In adopting the ordinance, to which the Military Equipment Policy is an exhibit, the City Council
is required by AB 481 to make the following findings, each of which the Department contends
can be made:
- The military equipment identified in the policy is necessary because there is no reasonable alternative that can achieve the same objective of officer and civilian safety
The equipment identified in Policy 708 is necessary for the Brentwood Police Department, as there are no reasonable alternative tools that law enforcement can use to achieve the same goal of both officer and civilian safety. Though the Department does not use every item of military equipment identified in Policy 708, those tools it does use are indispensable to the police work that keeps Brentwood safe and have no practical substitutes.
- The proposed policy will safeguard the public’s welfare, safety, civil rights, and civil liberties.
The policy, attached as Exhibit A to the Ordinance and identified as Brentwood Police Department Policy 708, will safeguard the public’s welfare, safety, civil rights, and civil liberties in that it will create publically-known and adopted usage guidelines and standards, which will be reviewed annually.

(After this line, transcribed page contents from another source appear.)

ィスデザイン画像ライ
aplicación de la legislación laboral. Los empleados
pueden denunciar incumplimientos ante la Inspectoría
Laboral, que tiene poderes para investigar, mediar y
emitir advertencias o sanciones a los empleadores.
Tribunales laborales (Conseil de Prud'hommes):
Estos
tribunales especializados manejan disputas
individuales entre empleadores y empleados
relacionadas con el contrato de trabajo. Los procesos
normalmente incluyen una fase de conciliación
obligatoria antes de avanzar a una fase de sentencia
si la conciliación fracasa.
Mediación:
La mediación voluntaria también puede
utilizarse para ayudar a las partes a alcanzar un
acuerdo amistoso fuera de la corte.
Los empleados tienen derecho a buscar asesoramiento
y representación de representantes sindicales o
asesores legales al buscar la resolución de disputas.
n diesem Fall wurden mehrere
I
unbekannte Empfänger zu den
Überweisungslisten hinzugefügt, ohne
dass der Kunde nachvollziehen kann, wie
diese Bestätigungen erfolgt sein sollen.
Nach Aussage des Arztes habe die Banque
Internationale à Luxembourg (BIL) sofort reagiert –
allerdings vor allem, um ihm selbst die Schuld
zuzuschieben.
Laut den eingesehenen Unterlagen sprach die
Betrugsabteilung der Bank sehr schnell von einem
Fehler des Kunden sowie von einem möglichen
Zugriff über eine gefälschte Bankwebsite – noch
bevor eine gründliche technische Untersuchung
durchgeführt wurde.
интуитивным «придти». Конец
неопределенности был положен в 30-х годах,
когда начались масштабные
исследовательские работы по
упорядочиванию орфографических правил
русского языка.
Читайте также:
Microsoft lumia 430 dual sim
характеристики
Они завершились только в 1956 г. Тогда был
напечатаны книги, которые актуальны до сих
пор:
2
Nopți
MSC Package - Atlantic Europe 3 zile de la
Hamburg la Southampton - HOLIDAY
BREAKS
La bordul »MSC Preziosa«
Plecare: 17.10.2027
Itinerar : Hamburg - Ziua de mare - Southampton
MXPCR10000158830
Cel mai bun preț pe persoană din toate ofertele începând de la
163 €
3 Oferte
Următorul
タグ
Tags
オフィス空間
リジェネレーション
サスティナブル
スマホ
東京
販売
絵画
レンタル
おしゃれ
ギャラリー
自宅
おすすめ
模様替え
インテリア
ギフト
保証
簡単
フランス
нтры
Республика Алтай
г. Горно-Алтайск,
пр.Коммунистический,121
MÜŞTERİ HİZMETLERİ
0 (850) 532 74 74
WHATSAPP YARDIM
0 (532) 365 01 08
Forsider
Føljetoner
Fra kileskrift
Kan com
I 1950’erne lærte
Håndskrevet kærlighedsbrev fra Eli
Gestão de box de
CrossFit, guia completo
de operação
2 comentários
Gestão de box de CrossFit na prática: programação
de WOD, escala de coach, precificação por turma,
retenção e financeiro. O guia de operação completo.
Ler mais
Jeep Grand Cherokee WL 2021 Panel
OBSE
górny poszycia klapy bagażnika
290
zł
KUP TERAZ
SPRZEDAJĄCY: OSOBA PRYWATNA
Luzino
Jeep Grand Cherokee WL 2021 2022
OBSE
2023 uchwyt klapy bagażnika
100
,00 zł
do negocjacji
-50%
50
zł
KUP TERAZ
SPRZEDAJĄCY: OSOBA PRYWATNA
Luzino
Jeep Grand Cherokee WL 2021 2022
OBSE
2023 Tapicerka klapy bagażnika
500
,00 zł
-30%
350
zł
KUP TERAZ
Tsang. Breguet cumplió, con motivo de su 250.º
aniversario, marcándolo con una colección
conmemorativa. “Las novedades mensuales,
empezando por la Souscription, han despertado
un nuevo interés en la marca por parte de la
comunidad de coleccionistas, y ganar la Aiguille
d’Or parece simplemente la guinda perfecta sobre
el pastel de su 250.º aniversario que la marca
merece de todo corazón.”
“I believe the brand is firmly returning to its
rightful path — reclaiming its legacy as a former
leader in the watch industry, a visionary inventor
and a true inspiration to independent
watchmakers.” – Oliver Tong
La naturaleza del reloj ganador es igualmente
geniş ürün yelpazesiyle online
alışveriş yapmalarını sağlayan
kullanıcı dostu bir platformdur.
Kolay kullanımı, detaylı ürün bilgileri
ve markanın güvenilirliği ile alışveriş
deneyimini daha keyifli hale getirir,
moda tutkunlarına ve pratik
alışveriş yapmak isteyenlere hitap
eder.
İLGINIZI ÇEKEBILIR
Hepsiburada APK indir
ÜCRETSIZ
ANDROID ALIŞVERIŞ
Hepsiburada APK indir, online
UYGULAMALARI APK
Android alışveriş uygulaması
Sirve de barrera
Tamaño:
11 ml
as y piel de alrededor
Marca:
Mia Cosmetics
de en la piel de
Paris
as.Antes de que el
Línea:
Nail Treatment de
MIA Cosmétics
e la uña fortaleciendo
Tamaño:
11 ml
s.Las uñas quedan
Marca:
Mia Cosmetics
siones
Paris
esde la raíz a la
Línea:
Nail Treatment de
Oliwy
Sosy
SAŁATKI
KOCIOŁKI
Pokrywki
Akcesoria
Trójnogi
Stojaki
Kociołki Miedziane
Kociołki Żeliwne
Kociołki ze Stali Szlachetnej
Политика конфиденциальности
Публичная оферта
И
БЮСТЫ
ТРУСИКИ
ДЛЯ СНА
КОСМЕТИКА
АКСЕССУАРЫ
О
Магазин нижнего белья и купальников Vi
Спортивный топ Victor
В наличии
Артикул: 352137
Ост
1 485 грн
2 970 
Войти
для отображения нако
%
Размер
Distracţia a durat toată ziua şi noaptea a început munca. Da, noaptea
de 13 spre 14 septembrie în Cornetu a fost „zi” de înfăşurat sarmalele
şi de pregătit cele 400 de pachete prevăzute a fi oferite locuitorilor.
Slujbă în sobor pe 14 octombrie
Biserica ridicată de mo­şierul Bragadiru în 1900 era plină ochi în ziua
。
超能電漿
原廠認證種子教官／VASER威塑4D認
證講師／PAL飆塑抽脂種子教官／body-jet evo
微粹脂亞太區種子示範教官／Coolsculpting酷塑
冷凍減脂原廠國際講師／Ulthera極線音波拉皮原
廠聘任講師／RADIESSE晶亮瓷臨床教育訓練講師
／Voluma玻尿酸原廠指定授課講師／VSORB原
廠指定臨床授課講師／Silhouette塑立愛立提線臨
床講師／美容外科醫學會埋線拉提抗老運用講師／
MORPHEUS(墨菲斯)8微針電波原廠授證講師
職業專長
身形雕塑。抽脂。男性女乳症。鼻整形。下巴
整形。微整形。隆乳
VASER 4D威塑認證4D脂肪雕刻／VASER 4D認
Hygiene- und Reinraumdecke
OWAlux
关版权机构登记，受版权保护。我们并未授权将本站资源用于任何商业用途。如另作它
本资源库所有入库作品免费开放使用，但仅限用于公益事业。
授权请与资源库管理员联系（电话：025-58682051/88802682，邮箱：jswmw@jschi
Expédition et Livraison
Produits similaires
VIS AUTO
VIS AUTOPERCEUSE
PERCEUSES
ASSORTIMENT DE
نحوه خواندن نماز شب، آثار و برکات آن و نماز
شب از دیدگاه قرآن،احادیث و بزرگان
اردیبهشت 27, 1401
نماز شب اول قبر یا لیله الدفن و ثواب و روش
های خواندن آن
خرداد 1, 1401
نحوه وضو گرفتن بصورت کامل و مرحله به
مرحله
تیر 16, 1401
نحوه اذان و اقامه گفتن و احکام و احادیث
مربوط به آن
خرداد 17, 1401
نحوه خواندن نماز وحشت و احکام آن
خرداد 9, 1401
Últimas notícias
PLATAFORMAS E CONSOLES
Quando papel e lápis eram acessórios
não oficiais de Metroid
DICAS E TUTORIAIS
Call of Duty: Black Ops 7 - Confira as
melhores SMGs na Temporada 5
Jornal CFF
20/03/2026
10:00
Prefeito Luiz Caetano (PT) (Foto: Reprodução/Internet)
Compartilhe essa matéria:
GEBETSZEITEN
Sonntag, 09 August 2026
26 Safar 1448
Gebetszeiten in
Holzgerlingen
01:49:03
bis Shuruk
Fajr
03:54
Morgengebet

- If purchasing the equipment identified in the policy, the equipment is reasonably cost effective compared to available alternatives that can achieve the same objective of officer and civilian safety
The Department is not purchasing additional equipment identified in the policy.
- Prior military equipment use complied with the military equipment policy that was in effect at the time, or if prior uses did not comply with the accompanying military equipment policy, corrective action has been taken to remedy nonconforming uses and ensure future compliance.
The City had no previous military equipment policy; this finding therefore does not apply.
After hearing any public comments, if the City Council votes to waive the first reading and introduce the ordinance by title only, then as is the City Council’s practice, the second reading would be placed on the consent calendar for the City Council’s next regular meeting.
Along with seeking authorization to use preexisting equipment, the Brentwood Police Department also would like to inform the City Council and the public that it will acquire, fund, and use a new piece of equipment. In this regard, the Department plans to purchase new Special Weapons and Tactics (SWAT) replacement rifles in the fiscal year 2022/2023.
The Police Department plans to purchase the LMT MARS-LA automatic rifle 5.56mm. The LMT MARS-LA automatic rifle features a semi-auto piston rifle system, a railed MLOK upper receiver, Ambidextrous Charging Handle, S-A Piston Bolt Carrier Group, and a 14.5″ chrome-lined Barrel.
These rifles are standard issue service weapons for our SWAT officers, and are therefore exempted from this Military Equipment Use Policy per Government Code § 7070 (c)(10). Their acquisition has been included in this staff report in an abundance of caution and in the interest of transparency.
The FY 2021/22 General Fund Operating Budget includes funding for the use of preexisting equipment. The draft 2022/23 – 2023/24 General Fund Operating Budget will include amounts for the acquisition of new equipment as detailed in the staff report. The draft 2022/23 – 2023/24 General Fund Operating Budget will be presented to the City Council for consideration and direction at the Operating Budget workshop on May 10, 2022.